## DESCRIPTION OF THE TASK
Answer these questions from the text on Ukrainian refugees:
1. From which town did Oleksandr Mykhed flee, and in which city is he now volunteering?
2. How many Ukrainians have crossed into Poland?
3. Which organization does Natasja Bogacz work with?

Russian helicopters landed near Oleksandr's home in Ukraine.
That was the moment he and his family knew they had to flee, joining the more than two million Ukrainians who are now refugees:
“Those are real people and real pain. They never wanted to leave for other countries," Oleksandr Mykhed, writer, literary scholar and art curator, says. "Amount of pain through these two weeks, you could not imagine that.”
Volunteers in neighboring countries have rushed to their borders to help:
"We have this banner that says ‘You're safe, welcome, you're safe’ and they're starting to cry when they see that," Natasja Bogacz, who works with Caritas Norway, helping refugees crossing into Poland, says.
Today, On Point: Two million refugees, and counting. We discuss the humanitarian catastrophe of Russia's attack on Ukraine.
Sarah Deardorff Miller, senior fellow at Refugees International. She teaches courses on refugee protection at the University of London and Georgetown University.
Natasja Bogacz, she works with Caritas Norway, helping refugees crossing into Poland.
Kateryna Babkina, Ukrainian poet, playwright and author. She lived in Kyiv, but fled to Poland.
Oleksandr Mykhed, writer, literary scholar, art curator and a member of PEN Ukraine. He fled his home in Hostomel and is now working as a volunteer in Chernivtsi.
Looking for reputable organizations that support refugees?
Organizations include UNHCR - The UN Refugee Agency, Médecins Sans Frontières, International Committee of the Red Cross, CARE - Fighting Global Poverty and World Hunger, Caritas and Save the Children.
Transcript: Scenes From Poland's Border
Two million Ukrainians and counting have had to flee Ukraine in the past 12 days. Another million have been displaced internally inside of Ukraine.
Now, 1.2 million of those Ukrainians have crossed into the border into Poland. Below, we hear from Natasja Bogacz. She works with Caritas Norway, helping refugees who are crossing into Poland.
MEGHNA CHAKRABARTI: Natasha? Hello.

## MATERIAL SUPPLIED
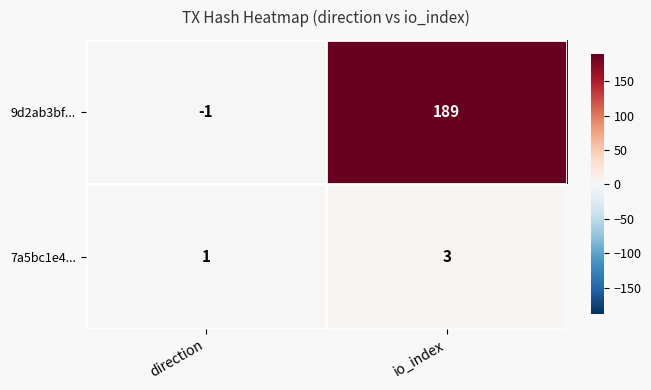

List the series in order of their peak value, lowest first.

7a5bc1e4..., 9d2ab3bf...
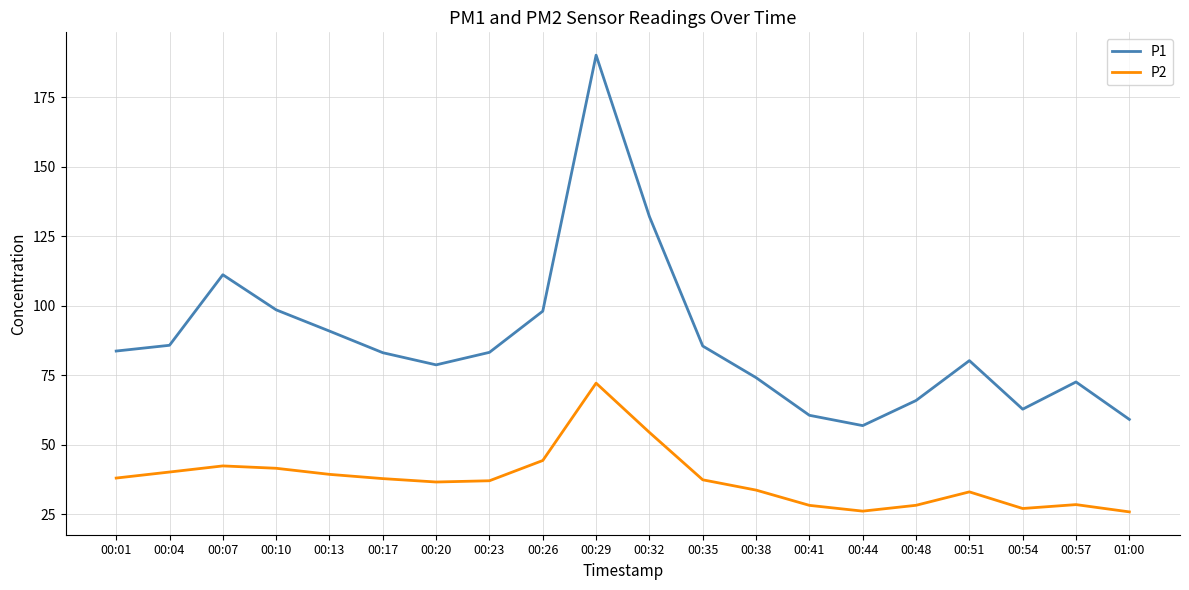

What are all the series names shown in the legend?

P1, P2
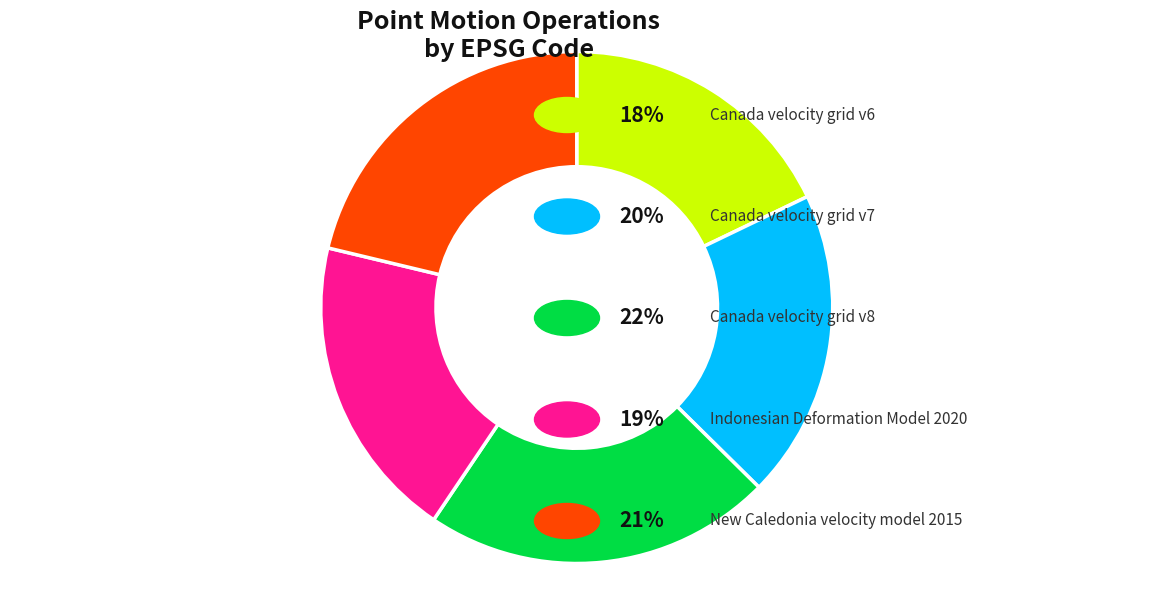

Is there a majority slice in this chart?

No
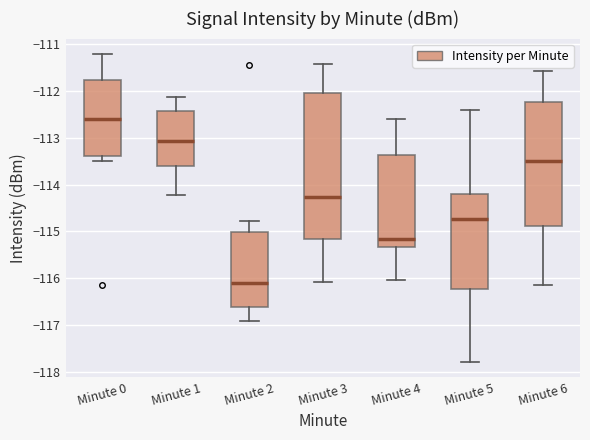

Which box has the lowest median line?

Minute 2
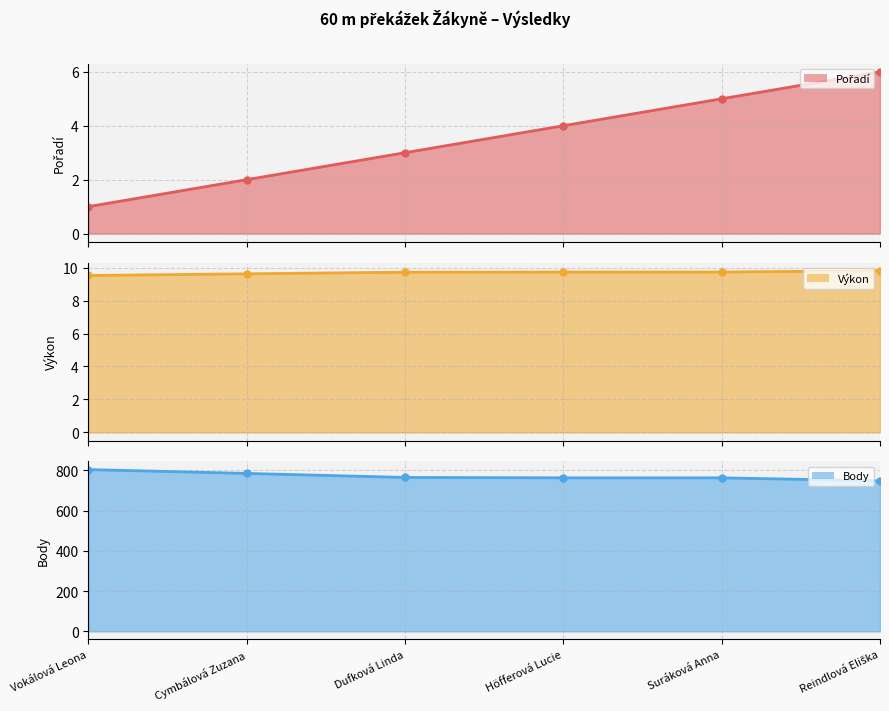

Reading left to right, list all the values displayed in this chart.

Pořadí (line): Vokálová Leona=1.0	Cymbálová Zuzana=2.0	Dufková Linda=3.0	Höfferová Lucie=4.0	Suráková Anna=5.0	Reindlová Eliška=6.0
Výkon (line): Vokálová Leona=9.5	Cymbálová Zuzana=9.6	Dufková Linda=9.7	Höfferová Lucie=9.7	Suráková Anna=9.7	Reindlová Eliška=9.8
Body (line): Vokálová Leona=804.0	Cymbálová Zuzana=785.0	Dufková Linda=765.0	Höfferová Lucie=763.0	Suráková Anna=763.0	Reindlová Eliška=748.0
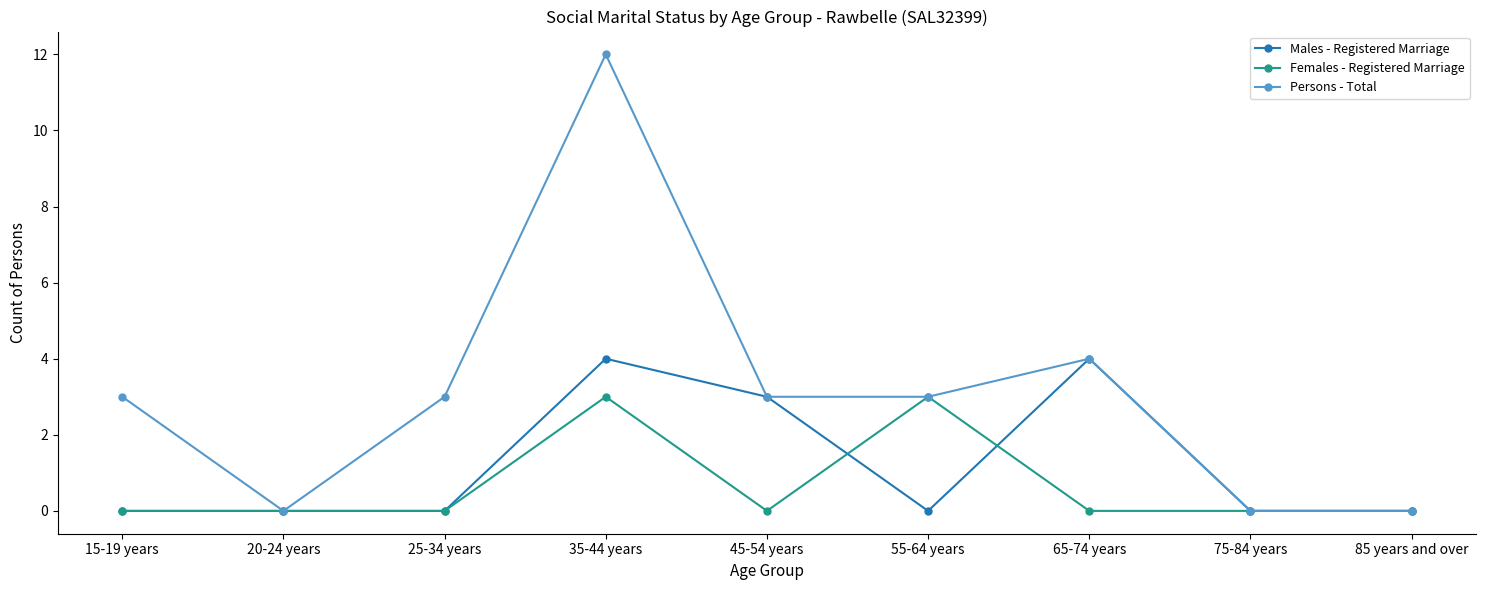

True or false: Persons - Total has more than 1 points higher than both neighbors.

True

## EXERCISE ANSWER
1. He fled Hostomel and is volunteering in Chernivtsi.
2. 1.2 million.
3. Caritas Norway.